We May Have Discovered A New Species Of Ancient Hominin

Little Foot's Skull. Wits University

Bones first discovered 20 years ago in South Africa are at the center of a heated debate. The fossil (dubbed “Little Foot” because of its little feet) is a fully intact hominin skeleton – a specimen, some are saying, that represents an entirely new species of early human, New Scientist reports.

Because of the contentious nature of the skeleton, the first set of research papers have been published online (1, 2, 3, 4) before being peer-reviewed.

Initial analysis of the skeleton (one of the most complete on record) suggests it belonged to a 1.3-meter-tall (4.2-foot) elderly female who died approximately 3.67 million years ago, which is more than a million years older than paleoanthropologists originally thought. The shape of her teeth implies her diet would have been almost entirely plant-based, unlike the omnivorous diet of a close hominin relative, a species called Australopithecus africanus. Meanwhile, the shape of her upper and lower limbs indicates she spent the majority of her time on two legs, not four.

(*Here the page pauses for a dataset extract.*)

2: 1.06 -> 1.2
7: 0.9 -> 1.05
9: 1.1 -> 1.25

According to the researchers, Little Foot would have been more adept at climbing trees than we are, but modern humans have the edge when it comes to carrying objects.

Ronald Clarke, the paleoanthropologist who spent the last two decades excavating Little Foot, believes she is, in fact, an entirely new species of hominin, one that he is now calling Australopithecus prometheus.

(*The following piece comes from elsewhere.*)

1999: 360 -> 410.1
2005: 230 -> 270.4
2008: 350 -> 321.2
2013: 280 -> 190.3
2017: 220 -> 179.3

Why A. prometheus? According to Ancient Greek mythology, Prometheus was the Titan responsible for creating humankind with clay – a fitting name for a (potentially) new species that may be an important stepping stone in the evolution of us. A. prometheus was originally coined by Raymond Dart in 1948 to describe another fossil found in South Africa, which he argued (rightly, as it turned out) provides evidence in favor of the "Out of Africa" theory. But the name didn’t stick.

"There are many, many differences [between Little Foot and A. africanus], not only in the skull but also in the rest of the skeleton," Clarke told New Scientist, including a flatter face, bigger teeth, and a large gap between the upper canines and incisors.

But not everyone is entirely convinced and the papers will have to undergo the review process before Clarke’s suspicions can be confirmed.

While the team is still waiting for their work to be reviewed, they have hurried things along somewhat due to various controversies over who should be allowed access to the fossils. The first set of research papers has been published on a pre-print server to beat any competing research teams. Already, a second team has been granted access to the bones.

If A. prometheus is a new species (and it is a big if), it will be the first new species of hominin since the discovery of Homo naledi in 2015.